(READING PASSAGE Opens)
The Challenge: Dear Ron, I read only two of your articles, but they were sufficient for me to understand that you don’t like the Catholic Church. In this email I’m to write something on Our Lord’s REAL presence in the Blessed Eucharist.
My Response: Sir, I make no secret of my intense dislike for the Catholic Church. To understand my position, it is necessary to know what I mean by ‘the Catholic Church.’ When I refer to the Catholic Church, I do so in the same sense her popes and bishops do—as an incorporeal entity. We know that the Catholic Church exists, for we can see her buildings, read her documents and even speak with her priests and religious. We know that the Catholic Church exists for many wrongs have been done in her name. Yet, when one accuses this phantom entity of wrongdoing, we are told “the Church can do no wrong, for she is the Bride of Christ and therefore holy and without blemish.” (cf. Catechism of the Catholic Church (CCC), 2nd Ed., © 1994/1997 United States Catholic Conference, Inc.1426)
And so we have a strange situation. The Magisterium teaches that the Catholic Church is the Bride of Christ and is “holy and without blemish;” yet crusades, pogroms and other monstrous things have been done in her name and by her priests, bishops and religious. When a pope, such as Innocent III, commands a war of annihilation against religious dissenters and offers rewards in this life and absolution in the next, are we to believe that he is not speaking for the Catholic Church?
In papal and episcopal ‘apologies,’ we are assured that those who acted in the name of the Catholic Church were misguided and were in reality acting on their own responsibility. We are assured that the Catholic Church was innocent of any wrongdoing in the matter for which the pseudo apology was tendered and is incapable of wrongdoing.
The current Catechism of the Catholic Church, as revised, was compiled by an Interdicasterial Commission of twelve cardinals and bishops, chaired by Josef Cardinal Ratzinger, prefect of the Congregation for the Doctrine of the Faith (the current name of the body better known as the Holy Office of the Inquisition.). Pope John Paul II wrote, in the Apostolic Constitution Fidei Depositum by which the new Catechism was promulgated: “I declare [this Catechism] to be a sure norm for teaching the faith and thus a valid and legitimate instrument for ecclesial communion.” By acknowledging these things, then one surely must also acknowledge that paragraph 771, quote above, must teach truth concerning the nature and composition of the Catholic Church. With these Catholic truths in mind, I declare that the Catholic Church is more than just an incorporeal entity; that she is comprised of and manifested by both human and spiritual parts. Furthermore, I submit that in that her actions in this world are controlled and conducted by members of the ‘hierarchical organs’ of the Church, the Catholic Church indeed is capable—and guilty—of wrongdoing. Attempts to escape culpability for wrongful deeds done in her name by laying the blame on individual members rather than the corporate body of the Church is shameful deception. And now to your arguments concerning the alleged ‘Real Presence’ in the ‘Blessed Eucharist.’ You wrote:
Before responding further to this argument, I wish to make it clear that you have not established that Christ “instituted the Sacrament of the Eucharist.” Please know that Bible-believing evangelical Christians do not consider what we know as The Lord’s Supper to be a sacrament. We could agree, I suppose, that it is an ordinance established by Christ.
(READING PASSAGE Closes)
[REQUIRED ACTIONS]:
1 - Copy the stretch of the exchange about the Catholic Church and the Eucharist from "The Challenge: Dear" through "the Blessed Eucharist.".
2 - Continue the exchange about the Catholic Church and the Eucharist, starting after its final sentence.
(RECORDED INFORMATION Opens)
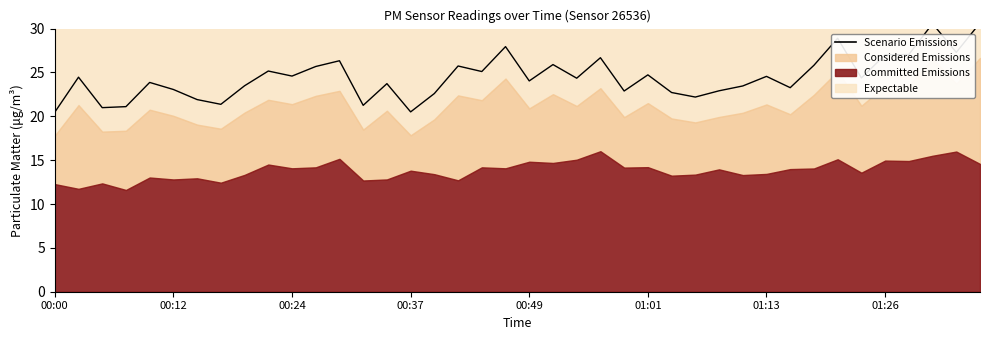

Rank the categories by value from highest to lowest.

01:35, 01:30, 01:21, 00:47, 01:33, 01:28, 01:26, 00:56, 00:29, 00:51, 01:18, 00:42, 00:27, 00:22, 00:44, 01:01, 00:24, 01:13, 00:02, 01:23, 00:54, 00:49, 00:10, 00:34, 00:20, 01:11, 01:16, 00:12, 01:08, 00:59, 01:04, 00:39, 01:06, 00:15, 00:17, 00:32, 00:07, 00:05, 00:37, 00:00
(RECORDED INFORMATION Closes)
(RECORDED INFORMATION Opens)
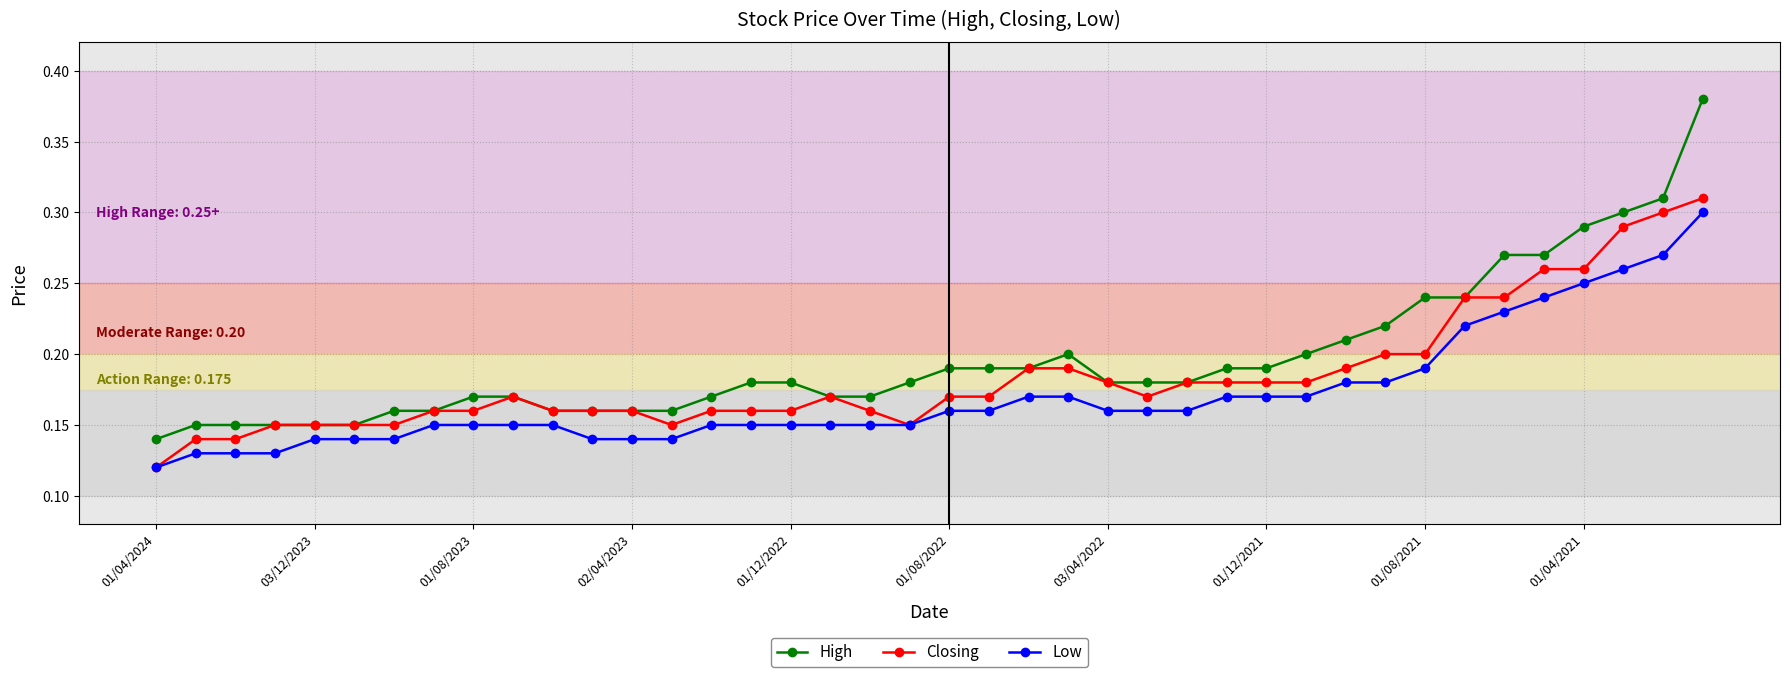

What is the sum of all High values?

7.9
(RECORDED INFORMATION Closes)
[ANSWERS BELOW]:
1 -
The Challenge: Dear Ron, I read only two of your articles, but they were sufficient for me to understand that you don’t like the Catholic Church. In this email I’m to write something on Our Lord’s REAL presence in the Blessed Eucharist.

2 -
Biblical Jesus was a Jew among Jews. It seems quite unlikely that He would not have used patterns of speech and other mannerisms common to the milieu in which He conducted His public ministry. A metaphorical expression, such as “This is My body,” would have been a typical Hebraism. No eucharistic miracle of transubstantiation was implied, nor could the disciples have missed the symbolic intent of his statement. After all, His actual body—as yet unbroken—was standing before them. In saying, as He did in Luke 22:19, “do this,” He established the observance as an ordinance for worship. The Jewish observance of Passover had looked forward to the sacrifice of Christ. In saying, “in remembrance of Me,” Jesus transformed the Passover seder into an altogether different ceremony; one that looks back in remembrance of His atoning death.
Many conservative Bible scholars believe that Paul wrote his first letter to the church at Corinth before any of the Gospels were penned. If this indeed were so, then the apostle’s instruction concerning the bread and the wine (1 Corinthians 11:23-26) is the earliest biblical record of the institution of the Lord’s Supper. It is particularly noteworthy that, under these conditions, Paul would have received his instruction directly from the Lord and not by way of having read the writing of any of the other apostles. (Galatians 1:10-12)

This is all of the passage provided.